(Exercise): Since pictures do not belong in the copy, please repeat every record below exactly without them.

Start of Available data

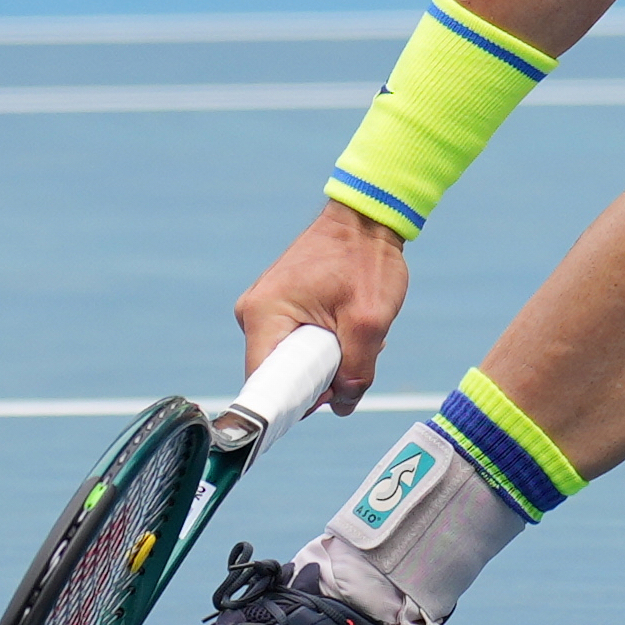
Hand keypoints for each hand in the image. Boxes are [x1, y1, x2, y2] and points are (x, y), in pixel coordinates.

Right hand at [236, 200, 409, 415]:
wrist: (368, 217)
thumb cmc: (367, 260)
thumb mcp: (370, 321)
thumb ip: (356, 370)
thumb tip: (341, 406)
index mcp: (264, 315)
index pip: (264, 381)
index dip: (293, 402)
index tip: (324, 402)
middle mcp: (254, 314)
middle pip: (280, 373)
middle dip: (319, 378)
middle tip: (355, 360)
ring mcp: (264, 309)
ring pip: (292, 359)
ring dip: (327, 359)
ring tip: (357, 334)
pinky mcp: (279, 306)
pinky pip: (296, 342)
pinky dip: (324, 343)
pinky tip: (349, 327)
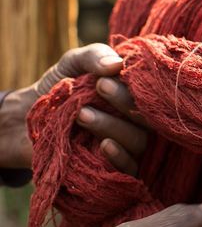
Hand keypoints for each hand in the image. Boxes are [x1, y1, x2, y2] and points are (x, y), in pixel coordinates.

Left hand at [0, 43, 146, 174]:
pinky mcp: (115, 169)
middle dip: (124, 102)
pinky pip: (130, 168)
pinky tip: (105, 145)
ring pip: (138, 141)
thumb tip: (118, 65)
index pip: (148, 95)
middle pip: (147, 119)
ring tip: (82, 114)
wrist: (28, 117)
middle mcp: (135, 122)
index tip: (104, 78)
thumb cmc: (58, 88)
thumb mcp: (73, 64)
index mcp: (132, 97)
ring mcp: (127, 146)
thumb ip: (95, 56)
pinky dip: (120, 157)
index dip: (134, 87)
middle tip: (99, 88)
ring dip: (113, 126)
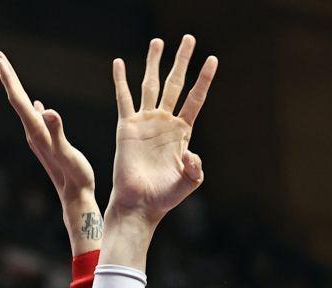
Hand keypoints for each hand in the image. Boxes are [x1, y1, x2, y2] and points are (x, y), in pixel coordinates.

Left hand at [0, 50, 95, 207]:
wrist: (76, 199)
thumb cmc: (75, 177)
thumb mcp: (68, 152)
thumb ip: (57, 132)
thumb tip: (47, 111)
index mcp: (37, 131)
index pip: (19, 100)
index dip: (10, 78)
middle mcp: (33, 134)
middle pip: (16, 101)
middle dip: (8, 78)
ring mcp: (39, 140)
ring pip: (23, 109)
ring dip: (17, 91)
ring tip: (10, 75)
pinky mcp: (47, 144)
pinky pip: (35, 120)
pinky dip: (32, 108)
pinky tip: (36, 105)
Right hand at [109, 35, 216, 226]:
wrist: (141, 204)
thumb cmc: (165, 197)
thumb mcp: (189, 183)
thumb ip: (195, 168)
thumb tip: (191, 153)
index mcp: (182, 133)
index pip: (195, 99)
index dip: (204, 80)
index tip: (212, 59)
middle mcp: (164, 123)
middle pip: (175, 84)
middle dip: (181, 61)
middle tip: (188, 38)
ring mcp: (145, 123)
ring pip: (151, 85)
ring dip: (153, 62)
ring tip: (158, 41)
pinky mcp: (127, 127)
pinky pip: (124, 98)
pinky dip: (120, 80)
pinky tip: (119, 63)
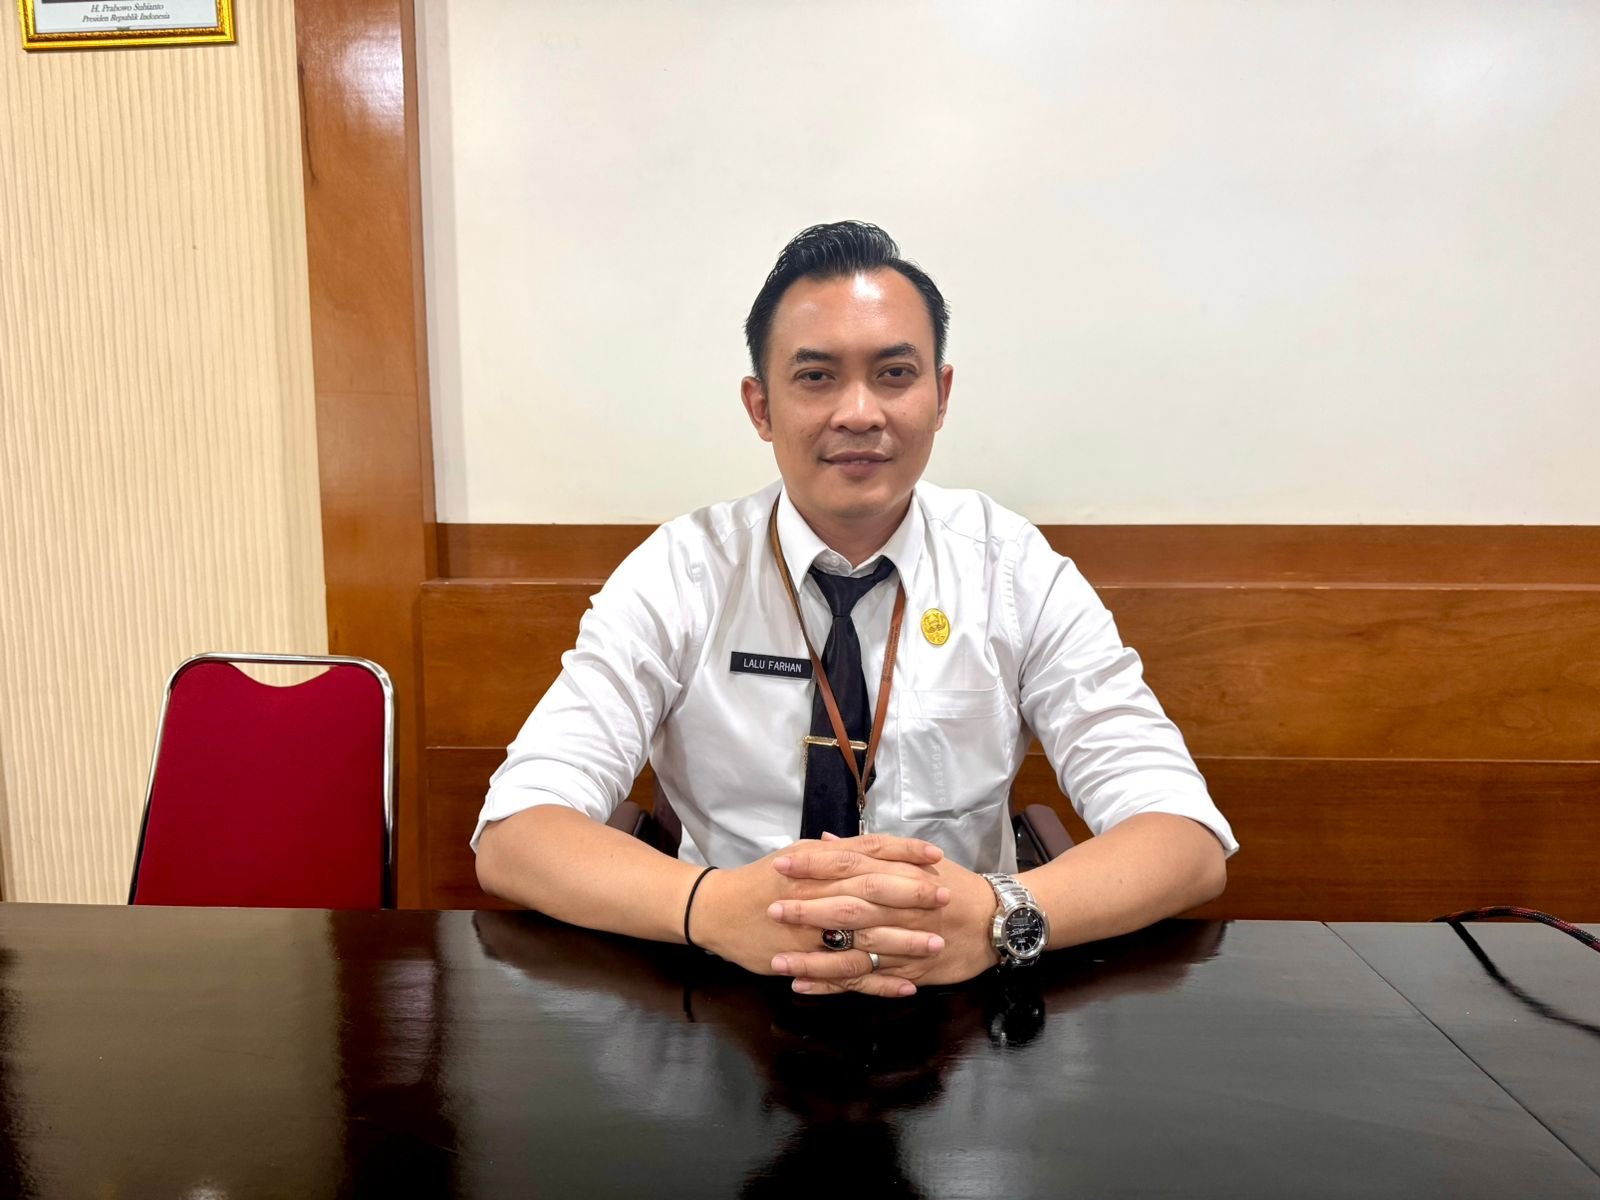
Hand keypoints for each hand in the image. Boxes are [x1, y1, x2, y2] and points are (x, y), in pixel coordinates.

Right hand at [691, 833, 947, 986]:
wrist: (717, 912)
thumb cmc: (762, 880)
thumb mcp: (797, 855)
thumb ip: (837, 852)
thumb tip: (875, 846)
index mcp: (817, 867)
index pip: (867, 855)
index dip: (903, 855)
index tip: (935, 857)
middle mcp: (817, 897)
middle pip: (871, 893)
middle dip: (911, 895)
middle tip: (946, 897)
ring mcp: (812, 934)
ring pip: (864, 938)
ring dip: (902, 942)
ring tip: (936, 945)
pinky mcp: (806, 962)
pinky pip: (848, 977)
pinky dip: (878, 983)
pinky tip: (908, 985)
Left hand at [768, 846, 999, 995]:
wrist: (998, 921)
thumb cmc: (954, 887)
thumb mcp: (916, 860)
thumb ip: (869, 851)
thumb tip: (825, 839)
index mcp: (898, 876)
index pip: (851, 865)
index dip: (816, 865)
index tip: (782, 864)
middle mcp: (899, 910)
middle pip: (848, 908)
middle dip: (808, 910)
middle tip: (771, 909)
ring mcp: (903, 944)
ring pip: (853, 952)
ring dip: (813, 959)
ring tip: (776, 961)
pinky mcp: (908, 973)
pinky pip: (867, 980)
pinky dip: (834, 985)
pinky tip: (803, 986)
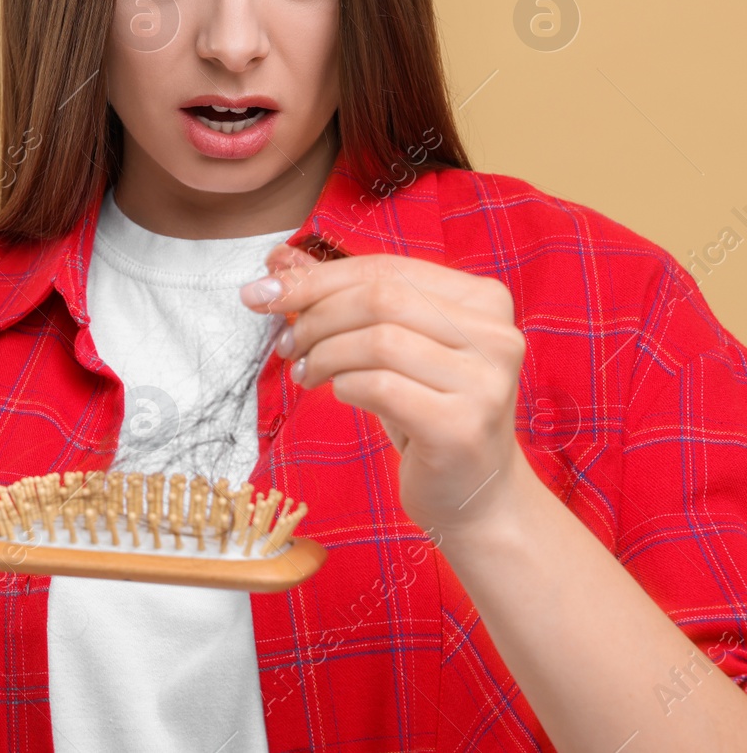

End of Available data

(Response for this exercise):
Hand keypoints for each hand in the image. Boxes are [x1, y1, x2, y2] and points are (x, y), in pixel coordinates.

Right hand at [236, 200, 409, 415]:
wrist: (368, 217)
thumb cmc: (367, 260)
thumb mcp: (370, 321)
thumb ip: (356, 370)
thumb tip: (341, 406)
index mcp: (264, 315)
index pip: (264, 381)
index dip: (293, 402)
index tip: (324, 402)
middle mcp: (254, 314)
middle pip: (280, 373)
middle dip: (319, 378)
middle tip: (355, 360)
ring mcp: (264, 309)
ring pip: (292, 359)
ring dip: (327, 359)
ring tip: (357, 334)
pinky mcp: (279, 306)
pinky pip: (296, 342)
pinky dip: (324, 343)
pinky tip: (349, 327)
Hand keypoints for each hand in the image. Boxes are [x1, y1, x2, y2] and points are (x, y), in pixel coordinates.

Left hand at [0, 43, 146, 174]:
pinky mcp: (115, 169)
middle dip: (124, 102)
pinky pip: (130, 168)
pinky tip: (105, 145)
ring pip: (138, 141)
thumb tip: (118, 65)
index pip: (148, 95)
middle pip: (147, 119)
ring tip: (82, 114)
wrist: (28, 117)
middle mcp: (135, 122)
index tip: (104, 78)
thumb cmc: (58, 88)
thumb mcp: (73, 64)
index mcp: (132, 97)
ring mcp: (127, 146)
thumb ip: (95, 56)
pinky dip: (120, 157)
index dip: (134, 87)
middle tip: (99, 88)
ring dip: (113, 126)
Hand keypoints for each hand in the image. Boxes are [x1, y1, x2, y2] and points are (x, y), in pixel coordinates.

Left hand at [0, 50, 95, 207]:
wrist: (76, 199)
thumb cmc: (75, 177)
thumb mcp: (68, 152)
thumb ip: (57, 132)
thumb tip: (47, 111)
index mcp: (37, 131)
index pip: (19, 100)
index dip: (10, 78)
middle mcp: (33, 134)
middle pip: (16, 101)
middle dip: (8, 78)
ring mcp: (39, 140)
ring pip: (23, 109)
ring dip: (17, 91)
ring tip: (10, 75)
pinky mcp: (47, 144)
pinky pip: (35, 120)
pinky dip: (32, 108)
pinky tip: (36, 105)
Right hand at [109, 35, 216, 226]:
wrist: (141, 204)
thumb cmc: (165, 197)
thumb mcp: (189, 183)
thumb ip: (195, 168)
thumb tip: (191, 153)
index mcp: (182, 133)
index pip: (195, 99)
index dip: (204, 80)
index tip: (212, 59)
middle mcp: (164, 123)
middle pip: (175, 84)
middle dip: (181, 61)
middle tip: (188, 38)
ring mcp: (145, 123)
ring pip: (151, 85)
ring dip: (153, 62)
ring tip: (158, 41)
pinky mcp: (127, 127)
pinky pip: (124, 98)
pinky dip: (120, 80)
pinky tip: (119, 63)
Hand keypoints for each hand in the image. Boxes are [x1, y1, x2, y2] and points are (x, y), in pixel coordinates.

Right hand at [691, 833, 947, 986]:
wrist: (717, 912)
thumb cmc: (762, 880)
thumb mcp: (797, 855)
thumb ip: (837, 852)
thumb tip: (875, 846)
index mcp: (817, 867)
index pip: (867, 855)
index dip: (903, 855)
index tip: (935, 857)
middle mcp: (817, 897)
middle pip: (871, 893)
middle dip: (911, 895)
middle tip: (946, 897)
ring mcp: (812, 934)
ring pip: (864, 938)
ring dip: (902, 942)
ring tip: (936, 945)
pinky mcp: (806, 962)
pinky pip: (848, 977)
pinky dip: (878, 983)
pinky tip: (908, 985)
Left hand at [768, 846, 999, 995]:
wrist: (998, 921)
thumb cmc: (954, 887)
thumb mcp: (916, 860)
thumb ip: (869, 851)
thumb tip: (825, 839)
index mcp: (898, 876)
index pip: (851, 865)
index dip: (816, 865)
index tip: (782, 864)
middle mcp: (899, 910)
middle pip: (848, 908)
middle dip: (808, 910)
middle tip: (771, 909)
ring mcp: (903, 944)
ring pip: (853, 952)
ring dip: (813, 959)
ring tip: (776, 961)
pinky mcp: (908, 973)
pinky pip: (867, 980)
pinky dip: (834, 985)
pinky tip: (803, 986)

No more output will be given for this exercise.